[Extract]:
==================================================

EST enrollment failures:
{service="dms-manager"}
|= "enrollment"
|= "failed"
| json
| line_format "{{.timestamp}} [{{.dms_id}}] {{.failure_reason}}"
Certificate issuance rate:
sum(rate({service="ca-api"} |= "Certificate issued" [5m]))
Slow database queries:
{service=~".*"}
|= "database query"
| json
| duration_ms > 1000
Dashboards
Recommended Grafana Dashboards
PKI Overview
Total CAs and certificates
Certificate issuance rate
Expiration distribution
CA health status
Device Fleet
Total devices by status
Enrollment success rate
Devices near expiration
Geographic distribution
Service Health
HTTP request rate and latency
Error rates by service
Database connection pool
Crypto engine performance
Security Events
Failed authentications
Certificate revocations
CA operations (create/delete)
DMS configuration changes
Sample Dashboard Panels
Certificate expiration timeline:
sum(certificate_expiry_seconds < 7776000) by (ca_id) # < 90 days
Service availability (uptime):
avg_over_time(
up{job="lamassu-ca"}[1h]
) * 100
EST enrollment funnel:
sum(rate(est_enrollment_total[5m])) by (stage)

==================================================

[Entries supplied]:
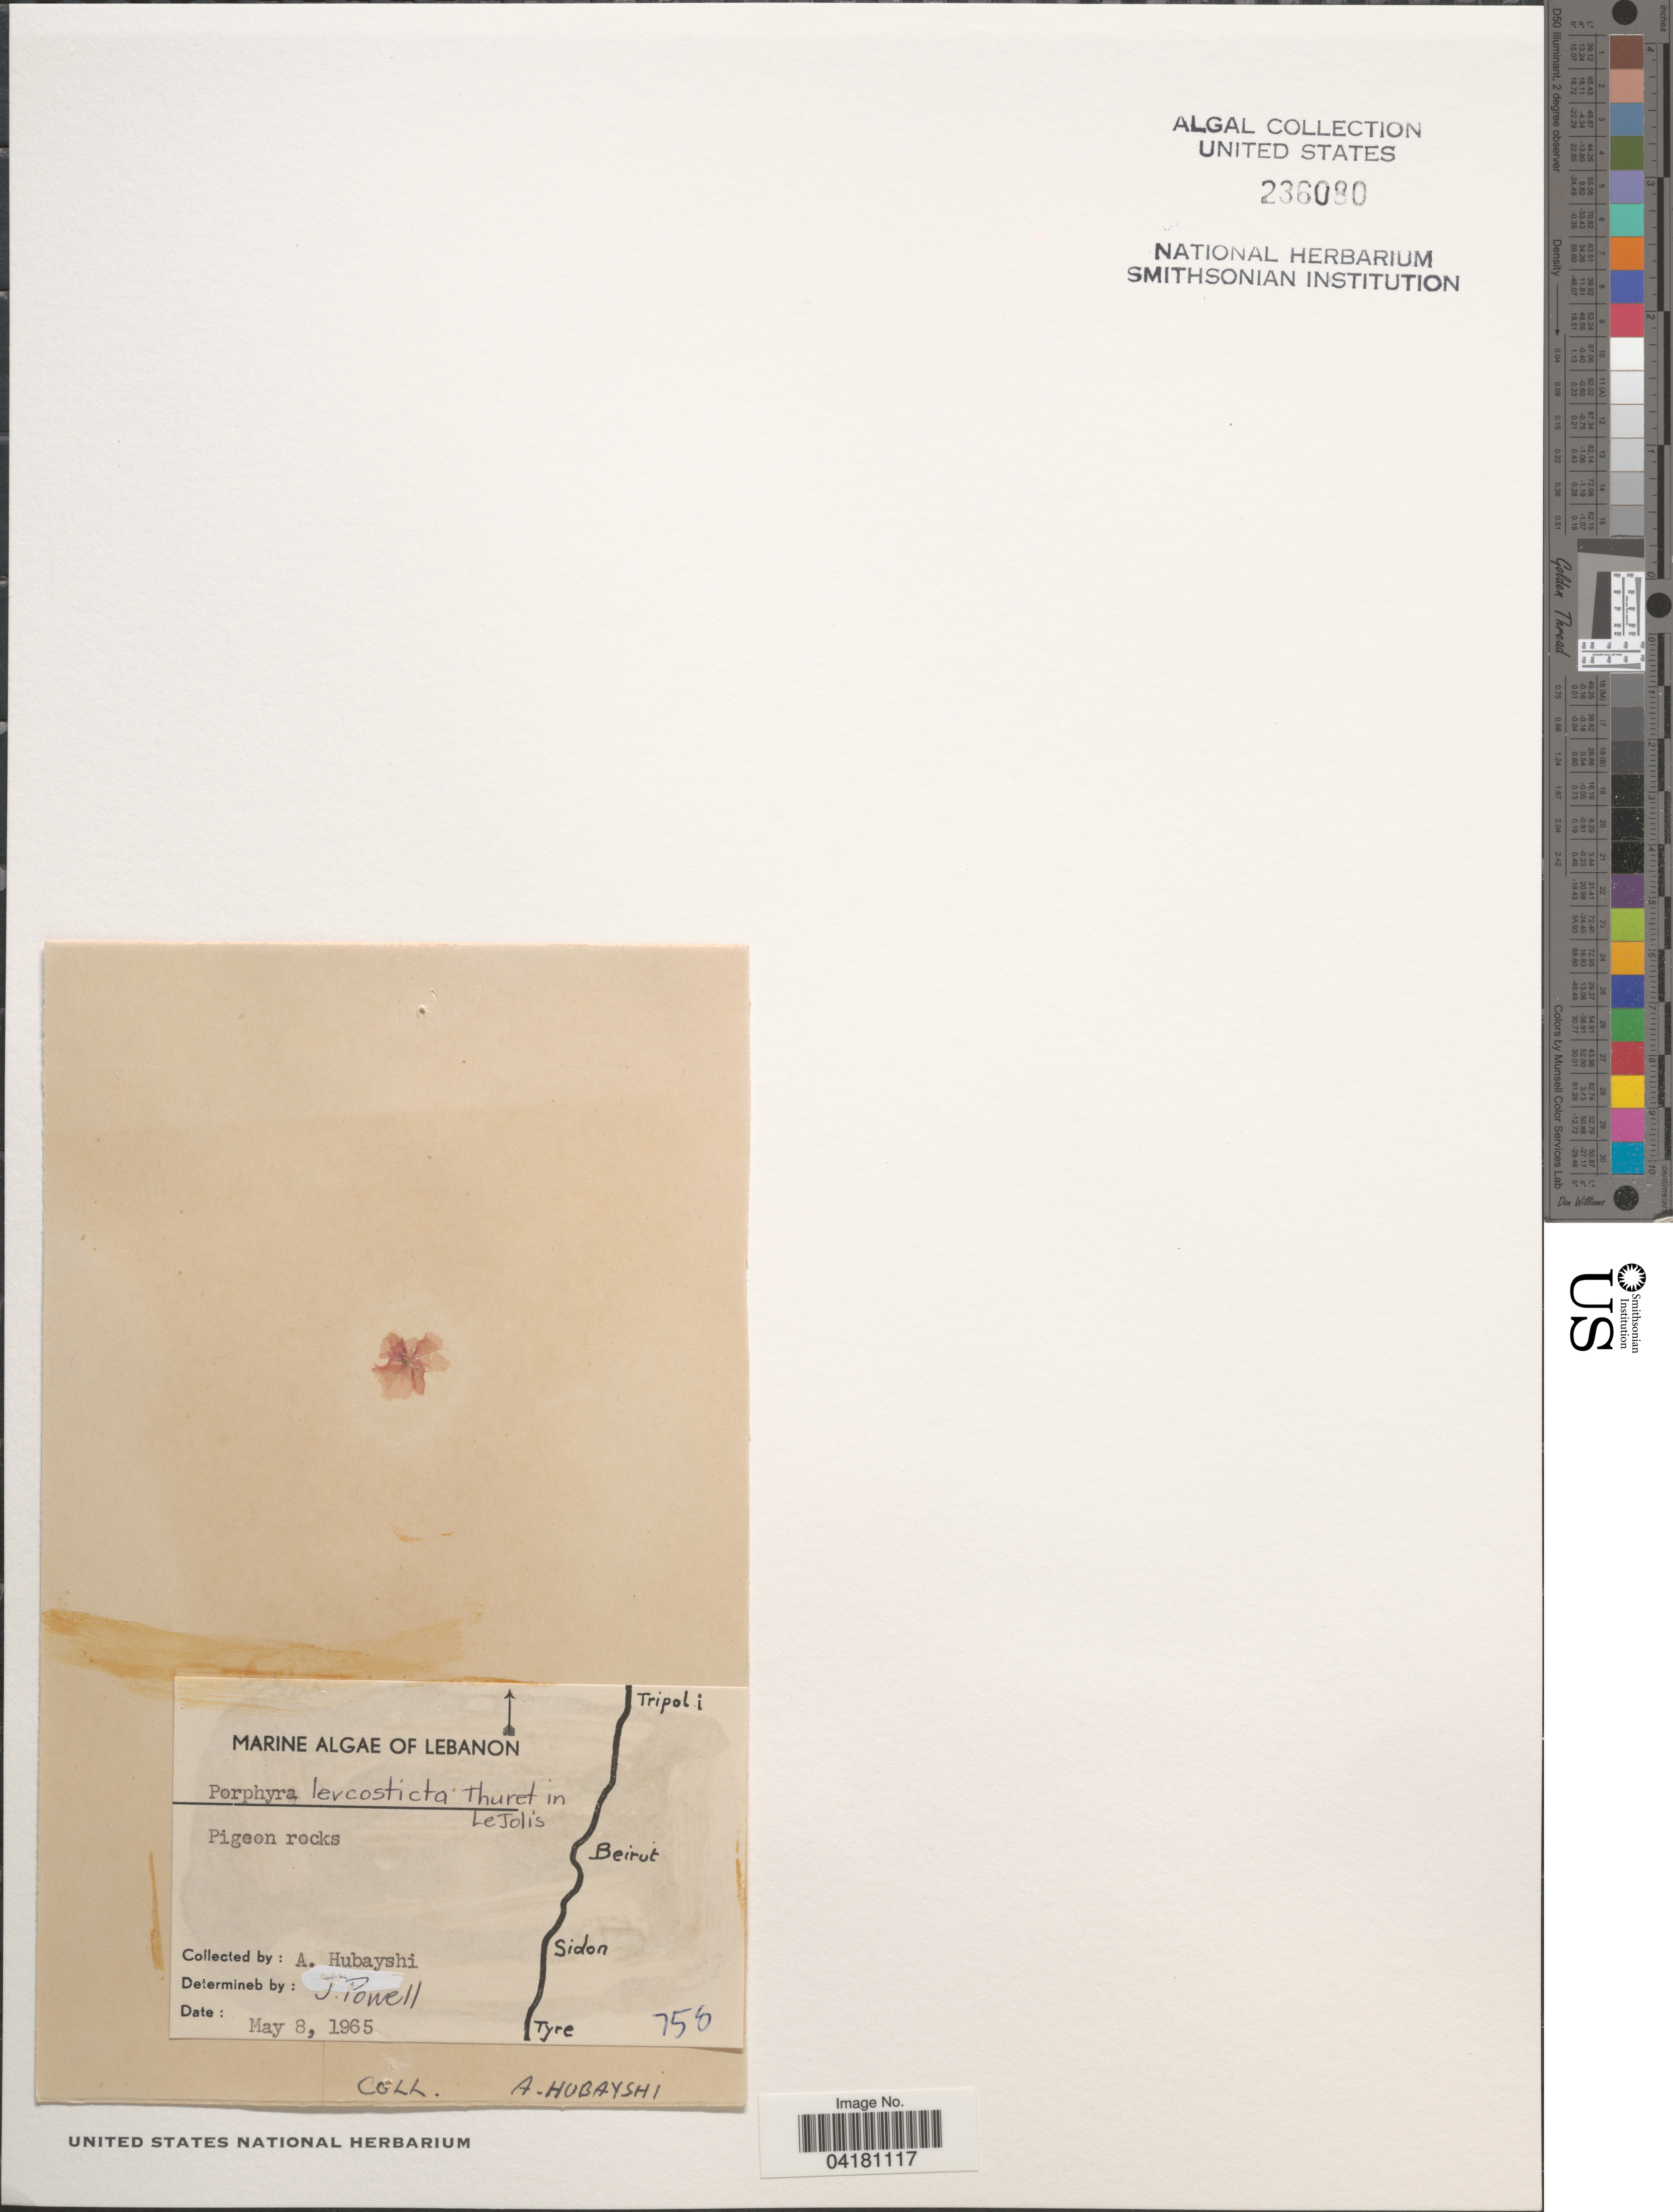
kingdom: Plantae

==================================================

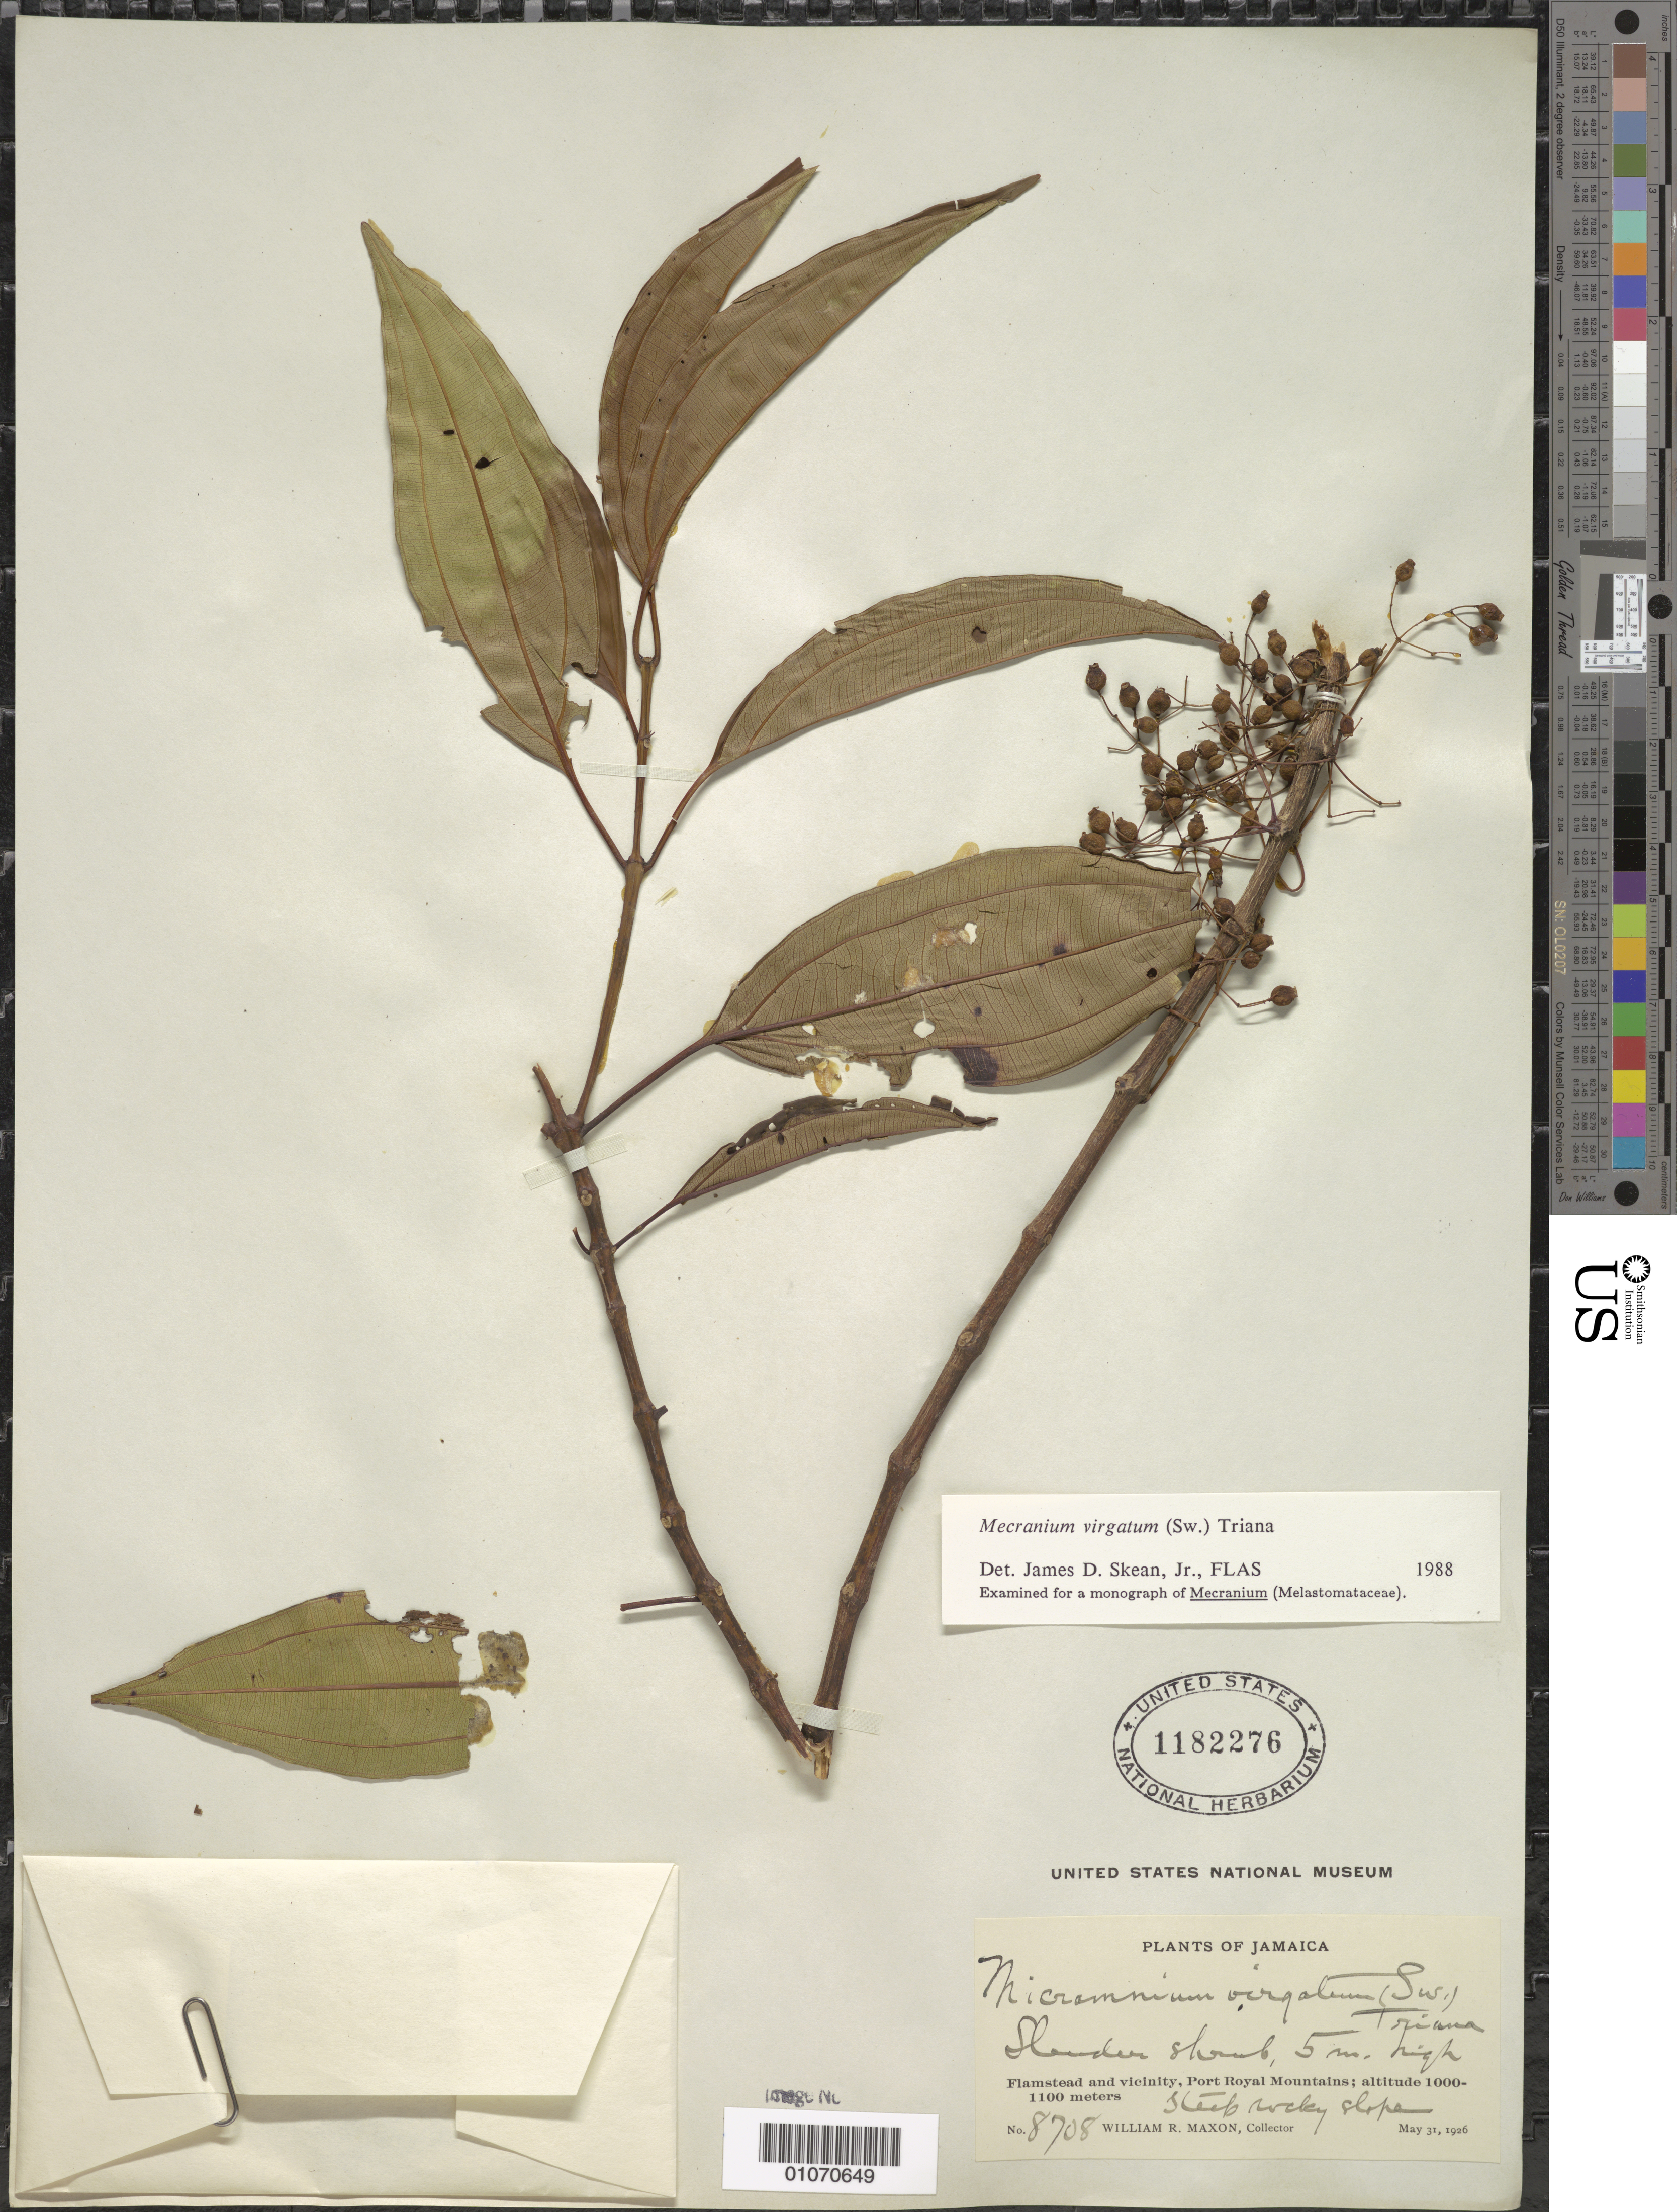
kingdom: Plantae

==================================================

[Task set]:
1. Name each Grafana dashboard the monitoring extract above recommends.
2. Return the stretch of the monitoring extract from "DMS configuration changes" through "sum(rate(est_enrollment_total[5m])) by (stage)", copied word for word.

[Solutions per task]:
1.
PKI Overview
Device Fleet
Service Health
Security Events

2.
DMS configuration changes
Sample Dashboard Panels
Certificate expiration timeline:
sum(certificate_expiry_seconds < 7776000) by (ca_id) # < 90 days
Service availability (uptime):
avg_over_time(
up{job="lamassu-ca"}[1h]
) * 100
EST enrollment funnel:
sum(rate(est_enrollment_total[5m])) by (stage)